Proper housing is vital for physical and mental health. Having somewhere safe and secure to live allows people to participate and contribute to society. But above all, it is a fundamental human right.
Severe overcrowding falls within the Australian Bureau of Statistics' definition of homelessness. Sleeping in rooms with several other people, or in the kitchen, or on the verandah makes it near impossible to have a good night's sleep. Overcrowding increases tension, affects school performance, increases health risks and makes it harder to prepare food hygienically.
A lack of safe alternatives leaves people with no option but to remain in households beset by drugs, alcohol and violence. It also affects court decisions about sentencing and bail, which means Aboriginal people don't have the same options as others.
This is the daily reality for our First Australians.
For those living with a disability the impacts are acute. Imagine being confined to a wheelchair and your only option is to stay with family in an overcrowded house, with a bathroom door too narrow for your wheelchair. Imagine the pain of applying, year after year, for a house with an accessible toilet and shower, only to die before you get it.
The overcrowding in remote communities has a profound impact on every one of the Close the Gap targets, including health, employment and education. This is why housing forms a fundamental pillar of the Close the Gap campaign.

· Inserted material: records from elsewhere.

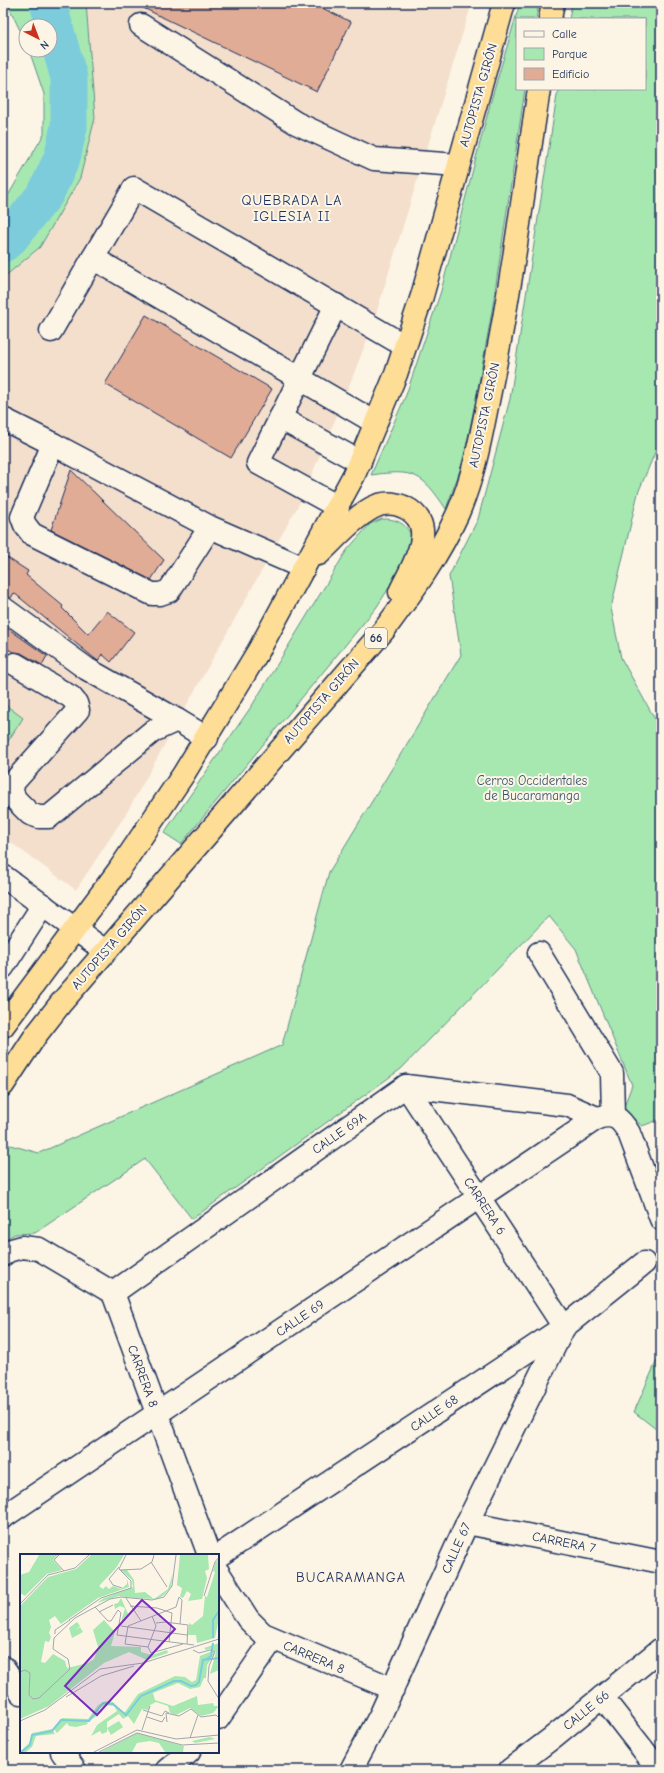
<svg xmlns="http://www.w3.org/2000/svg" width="664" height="1773" font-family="'Comic Neue',sans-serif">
	<rect width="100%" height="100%" fill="#fcf5e5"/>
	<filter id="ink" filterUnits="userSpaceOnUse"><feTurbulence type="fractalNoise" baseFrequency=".025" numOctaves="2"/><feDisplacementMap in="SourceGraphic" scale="8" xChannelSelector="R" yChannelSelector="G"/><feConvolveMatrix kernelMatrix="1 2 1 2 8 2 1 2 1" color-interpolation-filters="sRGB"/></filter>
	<g filter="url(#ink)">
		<polygon fill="#f4dfcd" points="86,3 472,3 372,327 342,404 299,504 126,814 76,890 3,837 3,278 40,247 95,118"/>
		<g fill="#a7e8b1" stroke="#618c88">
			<polygon points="7,3 86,3 95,118 80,178 40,247 3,278 3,200 9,194 44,134 44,94 29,50 50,50 50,26 26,26 26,43"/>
			<path d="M520,3H539L536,19H517V89H525L492,311L477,394L463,462L446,509C422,473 414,469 371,475L406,395L441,291L492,97Z"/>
			<polygon points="572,3 661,3 661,438 638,493 611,608 621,658 661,730 661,1119 642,1126 623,1109 632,1085 576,949 549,916 401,1069 192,1219 145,1159 35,1233 15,1234 3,1240 3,1143 39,1153 282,1045 329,872 461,655 449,576 478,519 510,399 558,89 645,89 645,19 569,19"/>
			<path d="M382,519C399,519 404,523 413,537L398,574L376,608L181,844L164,833L253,704L347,550L370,524Z"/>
			<polygon points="3,703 23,718 3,749"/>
			<polygon points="661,1351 661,1433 634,1412"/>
		</g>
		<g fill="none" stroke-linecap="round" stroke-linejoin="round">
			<polyline stroke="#7dccdb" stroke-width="37" points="3,244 10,238 46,193 62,158 69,127 69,78 48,3"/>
		</g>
		<g fill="#e1ac96" stroke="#1b2f5e">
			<polygon points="133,3 312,3 351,22 317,92"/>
			<polygon points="146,315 272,389 231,458 105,384"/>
			<polygon points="71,470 164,560 151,580 51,530"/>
			<polygon points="3,555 28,571 26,575 63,606 62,608 88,634 107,611 134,632 111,662 102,654 98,661 94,658 14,593 11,598 3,596"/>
			<polygon points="3,625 47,656 42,665 21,653 13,652 3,646"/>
		</g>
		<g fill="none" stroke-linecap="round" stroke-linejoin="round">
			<defs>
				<g id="minor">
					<polyline points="141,25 296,123 374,159 458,165"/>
					<polyline points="336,305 258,463 338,507"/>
					<polyline points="51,331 93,258"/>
					<polyline points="280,418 360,462"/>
					<polyline points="3,419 53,444"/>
					<polyline points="376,423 93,258 134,188 405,346"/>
					<polyline points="210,527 169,591 160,594 152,594 32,534 25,525 22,517 53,444 210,527 304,568"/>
					<polyline points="3,608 87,669 177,720"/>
					<polyline points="15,664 71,697 76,703 78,710 13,783 12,793 16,800 30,814 39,817 49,817 153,731 177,720 207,738"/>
					<polyline points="3,876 105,951"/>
					<polyline points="539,953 612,1073 613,1116"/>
					<polyline points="3,967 43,905"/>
					<polyline points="3,1255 8,1251 22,1247 39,1249 113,1293 209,1555"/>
					<polyline points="113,1293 406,1086 567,1105 597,1118"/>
					<path d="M3,1517L597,1118C615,1113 620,1118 629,1133L661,1219"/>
					<polyline points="467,1523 661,1562"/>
					<polyline points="218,1556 564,1327 644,1263"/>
					<polyline points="218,1572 248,1619 263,1634 393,1689"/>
					<polyline points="3,1667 21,1693"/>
					<polyline points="602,1697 659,1770"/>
					<polyline points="218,1719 273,1639"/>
					<polyline points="62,1752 75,1770"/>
					<polyline points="167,1770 189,1752"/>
					<polyline points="351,1770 381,1714 467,1523 564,1327 406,1086"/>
					<polyline points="510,1770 552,1738 661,1649"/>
				</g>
				<g id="highway">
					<polyline points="550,19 553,3"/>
					<path d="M319,554C336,538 352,519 372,508C383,502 393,502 404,507C441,525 412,566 400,592"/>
					<polyline points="3,1026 119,870 183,775 259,650 354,475 396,374 422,296 504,3"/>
					<path d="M3,1085L36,1035L61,1003L384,630C413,591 438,557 458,513C476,471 483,425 492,381C512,285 524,186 539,89"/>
				</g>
			</defs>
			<use href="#minor" stroke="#1b2f5e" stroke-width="25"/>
			<use href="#highway" stroke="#1b2f5e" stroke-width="25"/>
			<use href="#minor" stroke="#fcf5e5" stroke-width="22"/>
			<use href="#highway" stroke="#fedd96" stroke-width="22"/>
		</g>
	</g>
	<g text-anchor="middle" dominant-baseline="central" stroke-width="4" stroke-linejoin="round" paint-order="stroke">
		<rect fill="#fcf5e5" stroke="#5e6a86" stroke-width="1" x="365" y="628" width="22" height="20" rx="3"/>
		<g font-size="12" font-weight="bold" fill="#1b2f5e">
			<text x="376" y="638">66</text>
		</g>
		<g font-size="13" fill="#1b2f5e" stroke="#fcf5e5">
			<text transform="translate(478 95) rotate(-74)">AUTOPISTA GIRÓN</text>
			<text transform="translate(484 415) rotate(-78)">AUTOPISTA GIRÓN</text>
			<text transform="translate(321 701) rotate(-49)">AUTOPISTA GIRÓN</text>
			<text transform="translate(109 947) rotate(-49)">AUTOPISTA GIRÓN</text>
			<text transform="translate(339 1133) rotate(-35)">CALLE 69A</text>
			<text transform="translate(485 1206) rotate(57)">CARRERA 6</text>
			<text transform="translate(300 1318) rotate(-34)">CALLE 69</text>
			<text transform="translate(143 1376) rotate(70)">CARRERA 8</text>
			<text transform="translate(434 1413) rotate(-34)">CALLE 68</text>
			<text transform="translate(564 1542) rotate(11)">CARRERA 7</text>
			<text transform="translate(456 1548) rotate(-66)">CALLE 67</text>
			<text transform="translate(314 1657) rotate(23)">CARRERA 8</text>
			<text transform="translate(586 1710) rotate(-39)">CALLE 66</text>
		</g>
		<g font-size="13" fill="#37546f" stroke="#fcf5e5">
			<text x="532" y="780">Cerros Occidentales<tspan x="532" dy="15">de Bucaramanga</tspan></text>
		</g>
		<g font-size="14" letter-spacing="1" fill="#1b2f5e" stroke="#fcf5e5">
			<text x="292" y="200">QUEBRADA LA<tspan x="292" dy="16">IGLESIA II</tspan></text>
			<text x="351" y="1577">BUCARAMANGA</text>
		</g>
	</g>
	<g transform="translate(20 1554)">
		<rect width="199" height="199" fill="#fcf5e5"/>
		<path d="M19,1H38L33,6L42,16L27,20L5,42L0,39V21L9,18ZM71,1H104L96,14L79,32L83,35L86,32L89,35L93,32L101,35L107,30V25L109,33L78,44L41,70L35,62L29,66L31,73L29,79L31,83L29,88L25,87L21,108L25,109L33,100L45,107L47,114L68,109L74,105L78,93L73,76L84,66L95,78L91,92L121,93V98L132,101L147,96L148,99L127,106L109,98L84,109L29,152L0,165V52L28,23L56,15ZM160,1H188L189,15L185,17L187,24L182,45L168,47L171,40L167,37L163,44L160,43L162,34L157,31ZM199,5V64L195,84L177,89L176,81H168L169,69L172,71L183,62L185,42L187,43L195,18L193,17L195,9ZM100,16H107L114,26L115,39L125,38L134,45L148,35L153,19L151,33L144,41L137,45H134L114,44L99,42L77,49L84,44L113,33L112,26ZM101,44L109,62L101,68L105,54L100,52L95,55L94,50L98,49ZM57,68L60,72L55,76L60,73L63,78L52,84L49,74ZM199,89V116L190,120L196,98L190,95L186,96L184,94ZM190,98H194V101L187,111L186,124H184L180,133L170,135L158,129L133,139L135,146L153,152L177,142L178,151L193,149L194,152H199L193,159L181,162L170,154L156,161L150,159L148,152L136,148L130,151L128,156L122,155L114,170L108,162L103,165L99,160L87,168V178L82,180L80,177L71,182L77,171L97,157L94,152L85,151L79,154L77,162L67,168L68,170L56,173L49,172L47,169L37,179L34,175L42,164L68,165L78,151L86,147L93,148L102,158H105L118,140L155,122L165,123L172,128L176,126L180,102ZM99,167L103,173L91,181L87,174ZM32,175L35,180L16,182L12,193L6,198H0L9,189L12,179ZM117,179L164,192L163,198H145L139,189L130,187L117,189L112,198H81ZM190,183L195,185L175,189L172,187Z" fill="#a7e8b1"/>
		<path fill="none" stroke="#7dccdb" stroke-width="2" d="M193,84V66L199,57M185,106L191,102L193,89M1,198L10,191L12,181L32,177L41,166L69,167L83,149L93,150L106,161L121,142L154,127H161L171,132L176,131L179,128L183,106L199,104"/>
		<path fill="none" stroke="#a2a6af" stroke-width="1" d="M39,1L34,6L44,17M131,8L147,33M99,13L89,25L93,31L102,34M100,16L121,15L132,8L134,1M184,42L195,8L199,3M159,43L162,46L160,70M106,44L121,67M0,50L28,21L55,14L69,1M110,52L137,54L152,59L149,88M75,53L88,67H91L98,56L101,59L97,81L174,91M79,58L93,51M132,62L136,72L128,93L131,99L163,90M49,66L81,44L111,34V27L99,15L106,1M136,69L145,68L168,71L167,90M101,72L167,81M35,80V76L50,66M128,93L105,90L108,72L156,53L159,43M173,96L179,99L190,96L195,98L189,112L188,127L199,145M0,118L5,116L10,119L9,141L13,145L19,144L50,115L48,105L33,95L34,84L55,64L90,45L101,43L132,46L144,43L152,32L156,1M46,143L81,122L114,112M123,156L142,162L145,157L149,159M127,163L142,168L145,163M0,167L25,156L80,115L123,109L199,85M147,168L146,159L159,162L171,155L181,163L196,161L199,164M122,176L130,152M170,184L178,161M74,198L117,176L156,185L199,181M79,198L117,179L162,191L199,189"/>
		<path fill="#7b2cbf" fill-opacity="0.15" stroke="#7b2cbf" stroke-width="2" d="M122,46L155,75L77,161L45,132Z"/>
		<rect width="199" height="199" fill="none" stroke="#1b2f5e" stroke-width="2"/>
	</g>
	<rect width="664" height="1773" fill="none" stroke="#fcf5e5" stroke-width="16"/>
	<rect x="8" y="8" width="648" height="1757" fill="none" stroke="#1b2f5e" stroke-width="1.5" filter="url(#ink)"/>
	<rect x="516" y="18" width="130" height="72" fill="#fcf5e5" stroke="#a2a6af"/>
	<rect x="524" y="31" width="20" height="6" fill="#fcf5e5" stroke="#a2a6af"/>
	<text x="552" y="38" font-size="12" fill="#1b2f5e">Calle</text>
	<rect x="524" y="48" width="20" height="12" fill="#a7e8b1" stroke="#a2a6af"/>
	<text x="552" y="58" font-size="12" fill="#1b2f5e">Parque</text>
	<rect x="524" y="68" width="20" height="12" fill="#e1ac96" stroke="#a2a6af"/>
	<text x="552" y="78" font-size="12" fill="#1b2f5e">Edificio</text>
	<g transform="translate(38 38) rotate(138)"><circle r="19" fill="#fcf5e5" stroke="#a2a6af"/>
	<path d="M0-3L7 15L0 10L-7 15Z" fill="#c8321e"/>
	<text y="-6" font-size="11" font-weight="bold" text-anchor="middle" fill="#1b2f5e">N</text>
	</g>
</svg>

The failure to invest in high-quality and sustainable building materials and methods in the past has meant housing too often succumbs to the harsh territory climate, exacerbating the pressure of having so many people in one house. Over-reliance on outside contractors sees people waiting months, sometimes years, for repairs.
Overcrowding is not a feature of Aboriginal culture or a "lifestyle choice"; it is a consequence of a critical shortage of houses for a rapidly growing population. This shortage is not new. It is the result of chronic underfunding, and a legacy of a time when Aboriginal people were rounded up and forced to live on missions.
To achieve the Close the Gap measures, the federal and territory governments need to engage in genuine dialogue with Aboriginal people. The chronic crisis of overcrowding can only be addressed through a collaborative approach, with a view to ultimately giving control back to Aboriginal communities.
The Australian government has made no commitment to remote Indigenous housing beyond June 2018.
For the first time though, the Northern Territory government has committed serious funds – $1.1 billion over 10 years – to address the housing shortfall. The need is urgent and requires greater investment by the federal government.
Without it, the gap may forever remain an unbreachable abyss.
David Ross is Director of the Central Land Council and a CEO of the Aboriginal Peak Organisations NT. Adrianne Walters is Director of Legal Advocacy at the Human Rights Law Centre.